**TASK DIRECTIONS:**
Could you reproduce every one of the records below word for word, keeping each line as it appears?

**PROVIDED DATA:**

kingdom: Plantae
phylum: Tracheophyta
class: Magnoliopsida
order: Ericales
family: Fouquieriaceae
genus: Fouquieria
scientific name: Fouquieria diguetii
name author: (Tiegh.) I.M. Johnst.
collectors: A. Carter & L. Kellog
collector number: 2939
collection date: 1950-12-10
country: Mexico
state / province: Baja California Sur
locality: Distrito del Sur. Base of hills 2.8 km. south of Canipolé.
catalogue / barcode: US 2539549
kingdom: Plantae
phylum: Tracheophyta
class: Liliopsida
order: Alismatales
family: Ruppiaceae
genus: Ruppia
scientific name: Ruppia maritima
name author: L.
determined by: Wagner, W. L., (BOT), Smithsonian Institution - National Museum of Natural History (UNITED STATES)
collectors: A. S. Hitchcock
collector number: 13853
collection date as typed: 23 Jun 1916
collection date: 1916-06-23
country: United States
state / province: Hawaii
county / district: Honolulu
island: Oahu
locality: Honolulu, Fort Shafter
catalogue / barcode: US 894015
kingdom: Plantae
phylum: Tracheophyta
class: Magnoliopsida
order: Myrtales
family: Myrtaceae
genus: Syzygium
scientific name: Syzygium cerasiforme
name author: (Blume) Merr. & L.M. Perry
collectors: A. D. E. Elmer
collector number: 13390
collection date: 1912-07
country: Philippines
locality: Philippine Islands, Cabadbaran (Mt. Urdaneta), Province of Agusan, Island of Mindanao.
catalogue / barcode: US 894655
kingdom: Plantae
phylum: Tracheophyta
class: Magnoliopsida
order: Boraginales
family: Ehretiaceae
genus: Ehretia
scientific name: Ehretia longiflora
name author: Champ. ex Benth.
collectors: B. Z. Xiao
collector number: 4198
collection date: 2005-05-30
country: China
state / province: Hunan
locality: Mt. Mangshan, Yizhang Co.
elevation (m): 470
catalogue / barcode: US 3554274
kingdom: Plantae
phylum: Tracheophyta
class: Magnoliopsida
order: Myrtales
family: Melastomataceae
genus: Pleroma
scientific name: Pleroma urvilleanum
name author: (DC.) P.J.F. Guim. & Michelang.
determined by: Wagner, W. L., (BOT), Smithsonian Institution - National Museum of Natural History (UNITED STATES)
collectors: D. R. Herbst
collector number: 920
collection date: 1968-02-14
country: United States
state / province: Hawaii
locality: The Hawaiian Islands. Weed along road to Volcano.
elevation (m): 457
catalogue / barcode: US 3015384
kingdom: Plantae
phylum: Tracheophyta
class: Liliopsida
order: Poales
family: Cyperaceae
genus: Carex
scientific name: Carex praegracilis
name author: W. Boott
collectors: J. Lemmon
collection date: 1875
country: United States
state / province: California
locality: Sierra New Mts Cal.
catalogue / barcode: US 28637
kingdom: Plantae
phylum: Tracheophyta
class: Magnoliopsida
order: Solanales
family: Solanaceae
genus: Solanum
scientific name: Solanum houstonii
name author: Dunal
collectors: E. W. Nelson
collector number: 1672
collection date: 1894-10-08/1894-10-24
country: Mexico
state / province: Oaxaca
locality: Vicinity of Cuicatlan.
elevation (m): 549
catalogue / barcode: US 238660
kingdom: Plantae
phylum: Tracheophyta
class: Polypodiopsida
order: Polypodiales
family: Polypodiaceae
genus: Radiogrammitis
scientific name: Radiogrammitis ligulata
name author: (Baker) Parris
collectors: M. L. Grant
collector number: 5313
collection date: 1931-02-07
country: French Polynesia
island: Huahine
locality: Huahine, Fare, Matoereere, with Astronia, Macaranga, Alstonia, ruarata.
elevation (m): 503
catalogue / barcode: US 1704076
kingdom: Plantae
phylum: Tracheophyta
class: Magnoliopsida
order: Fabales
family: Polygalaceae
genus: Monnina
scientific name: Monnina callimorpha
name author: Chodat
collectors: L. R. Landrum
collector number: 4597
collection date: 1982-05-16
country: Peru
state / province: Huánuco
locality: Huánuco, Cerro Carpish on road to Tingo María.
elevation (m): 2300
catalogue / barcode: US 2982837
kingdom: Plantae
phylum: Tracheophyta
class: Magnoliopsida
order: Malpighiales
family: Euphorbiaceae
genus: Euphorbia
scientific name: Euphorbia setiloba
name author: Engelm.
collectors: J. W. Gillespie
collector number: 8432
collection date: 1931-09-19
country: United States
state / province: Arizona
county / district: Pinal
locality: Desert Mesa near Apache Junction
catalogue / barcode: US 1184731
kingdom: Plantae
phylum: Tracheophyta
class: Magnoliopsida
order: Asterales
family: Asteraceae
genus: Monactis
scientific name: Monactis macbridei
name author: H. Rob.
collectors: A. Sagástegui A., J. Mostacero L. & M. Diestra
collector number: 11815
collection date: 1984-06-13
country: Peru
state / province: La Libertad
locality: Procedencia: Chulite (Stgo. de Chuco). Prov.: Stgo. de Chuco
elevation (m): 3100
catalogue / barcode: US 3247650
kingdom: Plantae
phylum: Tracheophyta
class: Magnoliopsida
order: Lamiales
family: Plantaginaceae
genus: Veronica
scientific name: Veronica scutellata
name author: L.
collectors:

**COMPLETED TASK:**
kingdom: Plantae
phylum: Tracheophyta
class: Magnoliopsida
order: Ericales
family: Fouquieriaceae
genus: Fouquieria
scientific name: Fouquieria diguetii
name author: (Tiegh.) I.M. Johnst.
collectors: A. Carter & L. Kellog
collector number: 2939
collection date: 1950-12-10
country: Mexico
state / province: Baja California Sur
locality: Distrito del Sur. Base of hills 2.8 km. south of Canipolé.
catalogue / barcode: US 2539549
kingdom: Plantae
phylum: Tracheophyta
class: Liliopsida
order: Alismatales
family: Ruppiaceae
genus: Ruppia
scientific name: Ruppia maritima
name author: L.
determined by: Wagner, W. L., (BOT), Smithsonian Institution - National Museum of Natural History (UNITED STATES)
collectors: A. S. Hitchcock
collector number: 13853
collection date as typed: 23 Jun 1916
collection date: 1916-06-23
country: United States
state / province: Hawaii
county / district: Honolulu
island: Oahu
locality: Honolulu, Fort Shafter
catalogue / barcode: US 894015
kingdom: Plantae
phylum: Tracheophyta
class: Magnoliopsida
order: Myrtales
family: Myrtaceae
genus: Syzygium
scientific name: Syzygium cerasiforme
name author: (Blume) Merr. & L.M. Perry
collectors: A. D. E. Elmer
collector number: 13390
collection date: 1912-07
country: Philippines
locality: Philippine Islands, Cabadbaran (Mt. Urdaneta), Province of Agusan, Island of Mindanao.
catalogue / barcode: US 894655
kingdom: Plantae
phylum: Tracheophyta
class: Magnoliopsida
order: Boraginales
family: Ehretiaceae
genus: Ehretia
scientific name: Ehretia longiflora
name author: Champ. ex Benth.
collectors: B. Z. Xiao
collector number: 4198
collection date: 2005-05-30
country: China
state / province: Hunan
locality: Mt. Mangshan, Yizhang Co.
elevation (m): 470
catalogue / barcode: US 3554274
kingdom: Plantae
phylum: Tracheophyta
class: Magnoliopsida
order: Myrtales
family: Melastomataceae
genus: Pleroma
scientific name: Pleroma urvilleanum
name author: (DC.) P.J.F. Guim. & Michelang.
determined by: Wagner, W. L., (BOT), Smithsonian Institution - National Museum of Natural History (UNITED STATES)
collectors: D. R. Herbst
collector number: 920
collection date: 1968-02-14
country: United States
state / province: Hawaii
locality: The Hawaiian Islands. Weed along road to Volcano.
elevation (m): 457
catalogue / barcode: US 3015384
kingdom: Plantae
phylum: Tracheophyta
class: Liliopsida
order: Poales
family: Cyperaceae
genus: Carex
scientific name: Carex praegracilis
name author: W. Boott
collectors: J. Lemmon
collection date: 1875
country: United States
state / province: California
locality: Sierra New Mts Cal.
catalogue / barcode: US 28637
kingdom: Plantae
phylum: Tracheophyta
class: Magnoliopsida
order: Solanales
family: Solanaceae
genus: Solanum
scientific name: Solanum houstonii
name author: Dunal
collectors: E. W. Nelson
collector number: 1672
collection date: 1894-10-08/1894-10-24
country: Mexico
state / province: Oaxaca
locality: Vicinity of Cuicatlan.
elevation (m): 549
catalogue / barcode: US 238660
kingdom: Plantae
phylum: Tracheophyta
class: Polypodiopsida
order: Polypodiales
family: Polypodiaceae
genus: Radiogrammitis
scientific name: Radiogrammitis ligulata
name author: (Baker) Parris
collectors: M. L. Grant
collector number: 5313
collection date: 1931-02-07
country: French Polynesia
island: Huahine
locality: Huahine, Fare, Matoereere, with Astronia, Macaranga, Alstonia, ruarata.
elevation (m): 503
catalogue / barcode: US 1704076
kingdom: Plantae
phylum: Tracheophyta
class: Magnoliopsida
order: Fabales
family: Polygalaceae
genus: Monnina
scientific name: Monnina callimorpha
name author: Chodat
collectors: L. R. Landrum
collector number: 4597
collection date: 1982-05-16
country: Peru
state / province: Huánuco
locality: Huánuco, Cerro Carpish on road to Tingo María.
elevation (m): 2300
catalogue / barcode: US 2982837
kingdom: Plantae
phylum: Tracheophyta
class: Magnoliopsida
order: Malpighiales
family: Euphorbiaceae
genus: Euphorbia
scientific name: Euphorbia setiloba
name author: Engelm.
collectors: J. W. Gillespie
collector number: 8432
collection date: 1931-09-19
country: United States
state / province: Arizona
county / district: Pinal
locality: Desert Mesa near Apache Junction
catalogue / barcode: US 1184731
kingdom: Plantae
phylum: Tracheophyta
class: Magnoliopsida
order: Asterales
family: Asteraceae
genus: Monactis
scientific name: Monactis macbridei
name author: H. Rob.
collectors: A. Sagástegui A., J. Mostacero L. & M. Diestra
collector number: 11815
collection date: 1984-06-13
country: Peru
state / province: La Libertad
locality: Procedencia: Chulite (Stgo. de Chuco). Prov.: Stgo. de Chuco
elevation (m): 3100
catalogue / barcode: US 3247650
kingdom: Plantae
phylum: Tracheophyta
class: Magnoliopsida
order: Lamiales
family: Plantaginaceae
genus: Veronica
scientific name: Veronica scutellata
name author: L.
collectors:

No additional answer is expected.